WHAT YOU HAVE TO DO: Set down, word for word, the stretch of the Hong Kong passage that begins at the words "Markets gyrated -- bank" and stops after "President Xi Jinping.".

TEXT PASSAGE:
——————————
A change would limit the ability of city's banks to buy or sell the U.S. dollar, which makes it harder to regulate the local exchange rate. If the dollar became harder to control, and volatility increased, Hong Kong could lose relevance among investors. A key selling point for the city has long been having the stablest exchange rate in Asia.
Markets gyrated -- bank HSBC's shares especially -- as investors debated the plausibility of the approach. It does not really matter. That Team Trump might be keen to destroy the core of Hong Kong's financial system shows just how far some in the administration are prepared to go to troll China's President Xi Jinping.
The large chunk of Hong Kong's 7.4 million people hostile to Beijing should be natural allies as the Trump administration weighs how to punish China. But Secretary of State Mike Pompeo's diplomatic corps was late to the Hong Kong protest movement. The transactional president he serves stayed neutral last year as millions marched for democracy. Only now, as Xi dynamites the rule of law in the former British colony, does Trump's White House stumble onto the scene.
It is too late. Things have played out almost exactly as human rights groups feared since the 1997 handover to China. The fallout from Xi's vague but chilling national security law is still spreading. Rather than stand with Hongkongers -- by offering asylum to protest leaders, say -- Trump casts them as pawns in a dangerous game of geopolitical chess.
——————————
PROVIDED DATA:

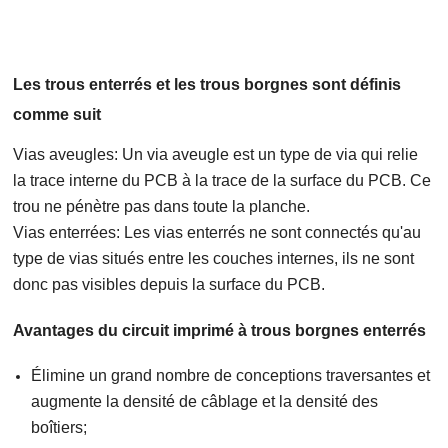
Les trous enterrés et les trous borgnes sont définis
comme suit
Vias aveugles: Un via aveugle est un type de via qui relie
la trace interne du PCB à la trace de la surface du PCB. Ce
trou ne pénètre pas dans toute la planche.
Vias enterrées: Les vias enterrés ne sont connectés qu'au
type de vias situés entre les couches internes, ils ne sont
donc pas visibles depuis la surface du PCB.
Avantages du circuit imprimé à trous borgnes enterrés
Élimine un grand nombre de conceptions traversantes et
augmente la densité de câblage et la densité des
boîtiers;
——————————
EXERCISE ANSWER:
Markets gyrated -- bank HSBC's shares especially -- as investors debated the plausibility of the approach. It does not really matter. That Team Trump might be keen to destroy the core of Hong Kong's financial system shows just how far some in the administration are prepared to go to troll China's President Xi Jinping.